INSTRUCTIONS FOR THE TASK: Please copy each line of the records below that includes the word "down".

DATA TO EXAMINE:
☆ ☆ ☆ ☆

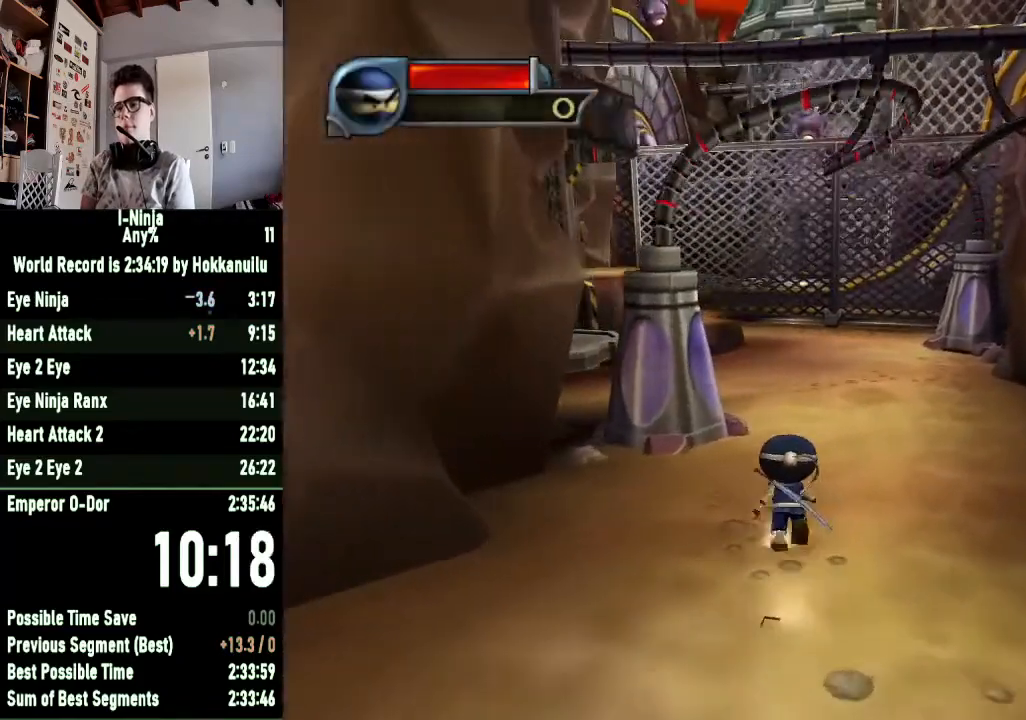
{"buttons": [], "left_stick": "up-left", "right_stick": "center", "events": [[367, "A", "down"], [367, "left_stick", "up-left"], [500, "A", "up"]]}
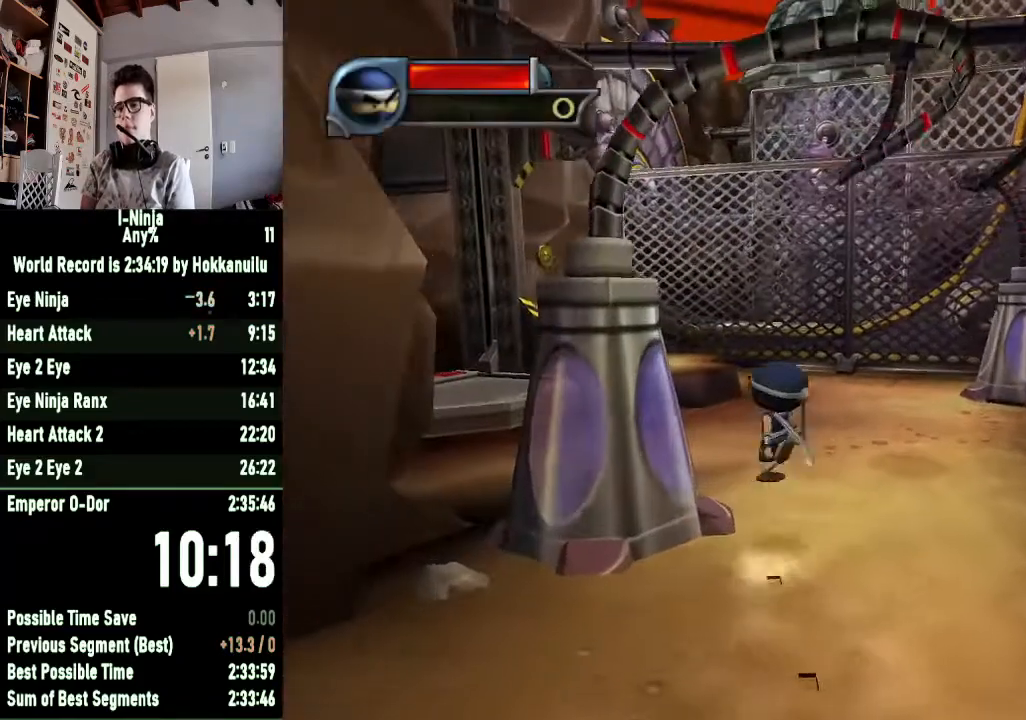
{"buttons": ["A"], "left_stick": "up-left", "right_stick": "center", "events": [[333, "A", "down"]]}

☆ ☆ ☆ ☆

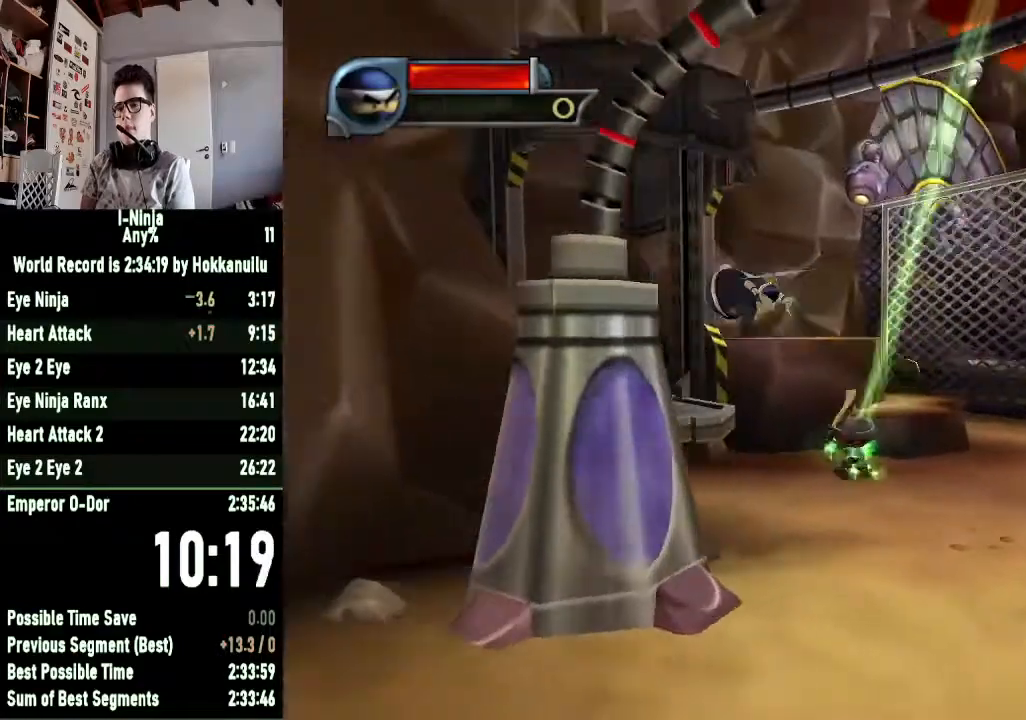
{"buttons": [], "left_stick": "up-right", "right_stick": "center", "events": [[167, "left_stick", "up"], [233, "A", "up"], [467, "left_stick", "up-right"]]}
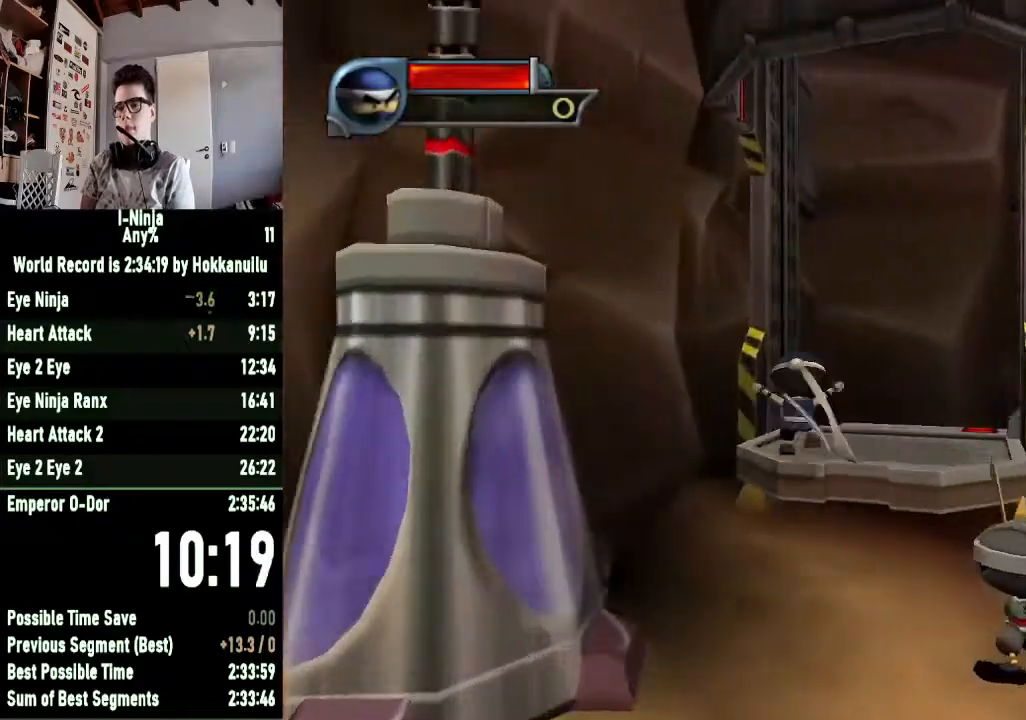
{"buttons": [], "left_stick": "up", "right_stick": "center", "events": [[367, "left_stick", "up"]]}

☆ ☆ ☆ ☆

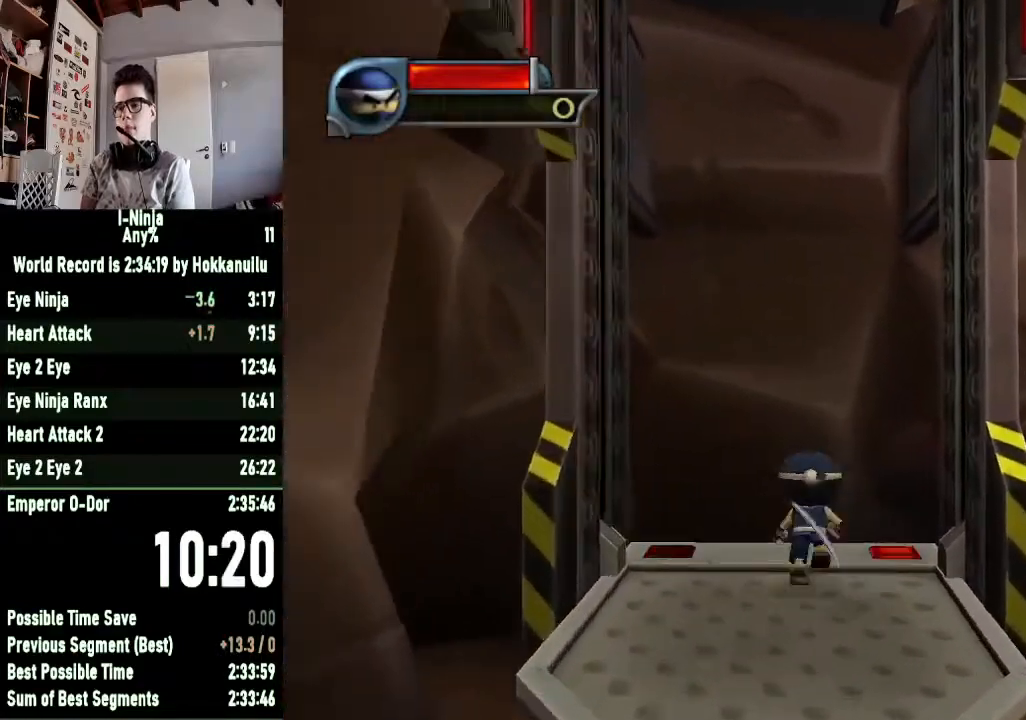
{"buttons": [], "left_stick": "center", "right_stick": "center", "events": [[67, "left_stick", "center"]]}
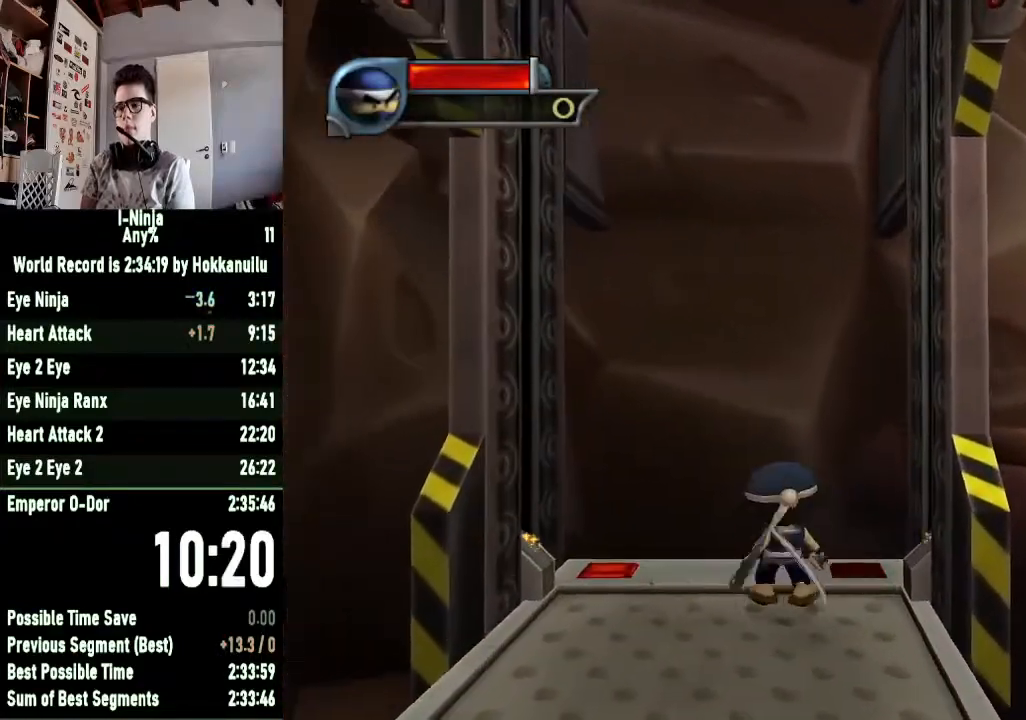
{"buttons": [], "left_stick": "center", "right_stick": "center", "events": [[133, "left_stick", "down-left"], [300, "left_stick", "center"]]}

☆ ☆ ☆ ☆

OUTPUT BELOW:
{"buttons": [], "left_stick": "up-left", "right_stick": "center", "events": [[367, "A", "down"], [367, "left_stick", "up-left"], [500, "A", "up"]]}
{"buttons": ["A"], "left_stick": "up-left", "right_stick": "center", "events": [[333, "A", "down"]]}
{"buttons": [], "left_stick": "center", "right_stick": "center", "events": [[133, "left_stick", "down-left"], [300, "left_stick", "center"]]}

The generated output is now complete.